Lyndhurst Mansion, located in Tarrytown, New York, is evidence of the glory of the Hudson River Valley mansions. Unlike mansions like Wyncliffe Mansion that have fallen into disrepair due to decades of neglect, Lyndhurst Mansion is regularly maintained and improved.
Alexander Jackson Davis, an esteemed New York architect, constructed Lyndhurst Mansion in 1838. William Paulding Jr., a former mayor of New York City, commissioned the mansion and appointed Davis for the job because of his exemplary work in the past on projects like the North Carolina State Capitol. Davis would later go on to build New York City’s Federal Hall and Hudson Valley mansion Locust Grove.
Merchant George Merritt and railroad tycoon Jay Gould owned the house after Paulding. After Merritt purchased the property, he doubled its size, adding a north wing, stained glass windows, and elements of French influence. Although Paulding named the mansion Knoll, Merritt later renamed the mansion Lyndenhurst.
Gould purchased the home after Merritt’s death and shortened the name to Lyndhurst. With less ambitious goals than Merritt, Gould used Lynhurst Mansion as his country home until he passed away in 1892. His family, however, added their own touches to the garden.
Today, the mansion is open for tours and special events like weddings. Visitors can partake in five different tours: the Garden and Grounds Tour, the Lyndhurst Ramble Tour, the Hudson River Views Tour, the Classic Mansion Tour, and the Backstairs Tour. However, some tours are temporarily unavailable due to COVID-19.

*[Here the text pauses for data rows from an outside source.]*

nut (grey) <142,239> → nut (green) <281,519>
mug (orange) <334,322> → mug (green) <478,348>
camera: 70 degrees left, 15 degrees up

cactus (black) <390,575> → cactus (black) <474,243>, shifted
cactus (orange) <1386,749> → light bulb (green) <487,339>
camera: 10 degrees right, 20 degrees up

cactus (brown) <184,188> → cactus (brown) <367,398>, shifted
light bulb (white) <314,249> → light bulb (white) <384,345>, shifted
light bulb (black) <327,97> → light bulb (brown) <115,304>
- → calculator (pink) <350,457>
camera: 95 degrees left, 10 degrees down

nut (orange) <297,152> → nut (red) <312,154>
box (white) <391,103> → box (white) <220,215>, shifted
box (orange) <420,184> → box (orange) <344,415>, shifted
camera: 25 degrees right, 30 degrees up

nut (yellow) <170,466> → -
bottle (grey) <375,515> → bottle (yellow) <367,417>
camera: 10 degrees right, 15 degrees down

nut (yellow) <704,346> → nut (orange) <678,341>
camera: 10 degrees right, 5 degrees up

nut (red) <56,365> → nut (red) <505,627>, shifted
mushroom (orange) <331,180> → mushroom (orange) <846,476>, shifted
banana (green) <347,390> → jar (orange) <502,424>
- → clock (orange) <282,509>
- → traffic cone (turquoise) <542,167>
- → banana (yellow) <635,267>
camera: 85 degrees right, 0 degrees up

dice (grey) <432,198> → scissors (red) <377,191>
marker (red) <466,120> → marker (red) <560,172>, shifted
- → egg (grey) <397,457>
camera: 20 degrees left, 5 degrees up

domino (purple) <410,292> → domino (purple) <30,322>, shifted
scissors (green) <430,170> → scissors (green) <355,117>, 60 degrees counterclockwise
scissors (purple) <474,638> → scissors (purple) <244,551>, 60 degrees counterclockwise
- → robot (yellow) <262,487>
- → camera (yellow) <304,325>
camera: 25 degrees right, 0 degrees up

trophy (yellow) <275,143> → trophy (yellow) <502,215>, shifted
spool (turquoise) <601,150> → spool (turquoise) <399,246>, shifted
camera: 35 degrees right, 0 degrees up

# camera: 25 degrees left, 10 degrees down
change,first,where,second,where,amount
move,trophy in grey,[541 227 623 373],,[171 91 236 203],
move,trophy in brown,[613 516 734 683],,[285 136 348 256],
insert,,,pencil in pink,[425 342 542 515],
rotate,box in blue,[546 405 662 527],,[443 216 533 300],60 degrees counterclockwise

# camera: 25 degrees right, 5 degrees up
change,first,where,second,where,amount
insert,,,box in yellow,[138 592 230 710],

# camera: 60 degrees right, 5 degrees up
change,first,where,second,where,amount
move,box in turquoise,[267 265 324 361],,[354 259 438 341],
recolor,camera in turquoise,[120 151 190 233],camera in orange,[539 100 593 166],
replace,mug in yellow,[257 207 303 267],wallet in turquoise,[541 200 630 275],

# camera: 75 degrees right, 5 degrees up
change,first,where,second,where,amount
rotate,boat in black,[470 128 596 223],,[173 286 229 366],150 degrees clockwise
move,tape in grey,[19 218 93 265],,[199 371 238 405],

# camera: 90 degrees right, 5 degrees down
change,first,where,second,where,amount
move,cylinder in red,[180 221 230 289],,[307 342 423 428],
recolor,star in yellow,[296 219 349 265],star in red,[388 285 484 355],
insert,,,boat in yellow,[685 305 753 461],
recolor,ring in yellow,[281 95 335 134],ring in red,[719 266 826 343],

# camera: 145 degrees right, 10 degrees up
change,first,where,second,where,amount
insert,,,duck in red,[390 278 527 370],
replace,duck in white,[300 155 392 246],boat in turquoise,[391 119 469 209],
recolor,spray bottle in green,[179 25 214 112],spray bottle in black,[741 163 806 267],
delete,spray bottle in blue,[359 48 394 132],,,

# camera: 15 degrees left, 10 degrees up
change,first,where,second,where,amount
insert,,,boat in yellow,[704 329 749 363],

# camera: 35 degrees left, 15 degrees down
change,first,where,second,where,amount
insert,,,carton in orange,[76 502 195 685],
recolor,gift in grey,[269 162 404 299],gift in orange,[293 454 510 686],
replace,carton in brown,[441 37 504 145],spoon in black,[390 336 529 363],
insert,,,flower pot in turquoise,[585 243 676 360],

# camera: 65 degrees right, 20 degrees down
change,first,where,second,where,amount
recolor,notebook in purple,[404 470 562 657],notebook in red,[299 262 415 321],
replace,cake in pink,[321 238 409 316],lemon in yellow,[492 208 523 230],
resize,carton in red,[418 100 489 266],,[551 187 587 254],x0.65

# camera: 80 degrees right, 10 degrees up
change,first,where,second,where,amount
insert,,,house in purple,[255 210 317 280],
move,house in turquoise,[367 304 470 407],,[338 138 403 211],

Check out these top 10 secrets of Lyndhurst Mansion!
1. Architectural critics named the mansion “Paulding’s Folly”
When William Paulding, Jr. owned Lyndhurst Mansion from 1838-1864, he fancied his home a villa in the Hudson River Valley. Davis designed the home in the romantic Gothic Revival design style, characterized by the pointed arch, the rib vault and the flying buttress. However, these characteristics were dispersed asymmetrically throughout the home.
Contrasting the symmetrical homes of the time, architectural critics were fascinated by the home. They called the mansion “Paulding’s Folly” because of the boldly placed buttresses and arches that added to the asymmetrical design. When looking at the home straight on, one can see that various geometrical portions of the portions do not resemble any form of symmetry.